Meanwhile, loans to businesses reversed into the green after an eight-month decline with a 0.2% m-o-m increase to $419.12 billion. 


SEE: Singapore's bank lending slows for eighth month following drop in loans to businesses


A substantial lift came from a 4.9% increase in loans to financial institutions to $101.34 billion. This marks the first time the segment is recording a growth in four months.

Loans to professionals and private individuals was up by 0.9% to $9.09 billion in December, while that to business services came in flat at $11.30 billion.

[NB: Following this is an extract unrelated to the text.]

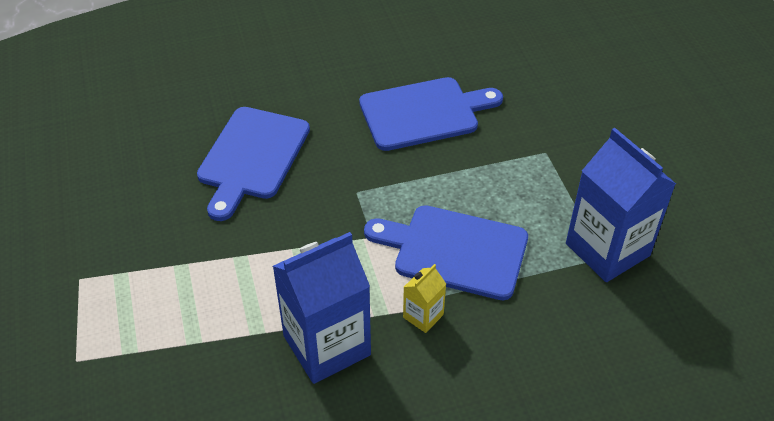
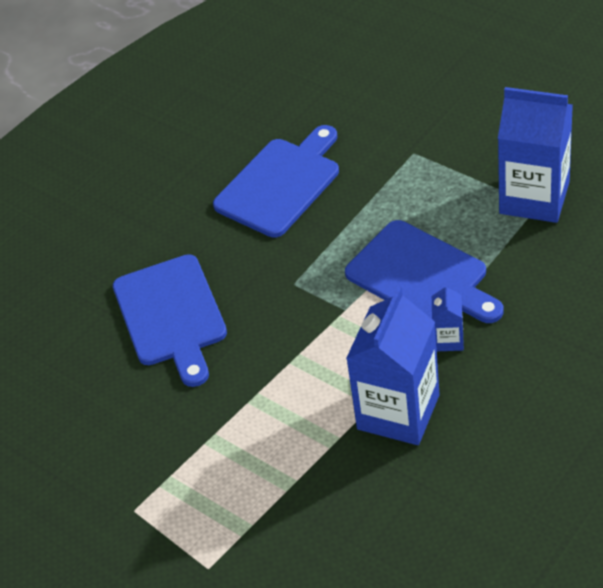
camera: 30 degrees left, 0 degrees up
(423, 316) = (448, 339): yellow carton -> blue carton
(454, 251) = (421, 276): blue cutting board -> blue cutting board turned 120 degrees counterclockwise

Contractions in loan disbursements were seen across the other segments, with general commerce and transport sectors recording the deepest declines of 1.6% and 2.2% respectively.

This translated to $62.57 billion in loans disbursed to the general commerce sector and $25.20 billion for transport.

Loans to the building and construction industry – the single-largest business lending segment – was also down by 0.6% to hit $149.99 bullion.

On a year-on-year basis, total bank lending was down by 2% in December. In this time, total business loans was down by 2.4% while consumer loans had slid by 1.2%.

Shares of all three banks were down on Feb 2, with OCBC dropping 2 cents or 0.19% to $10.35 and UOB dipping by 10 cents or 0.43% to $23.45. DBS meanwhile closed at $25.27, up 3 cents or 0.12%.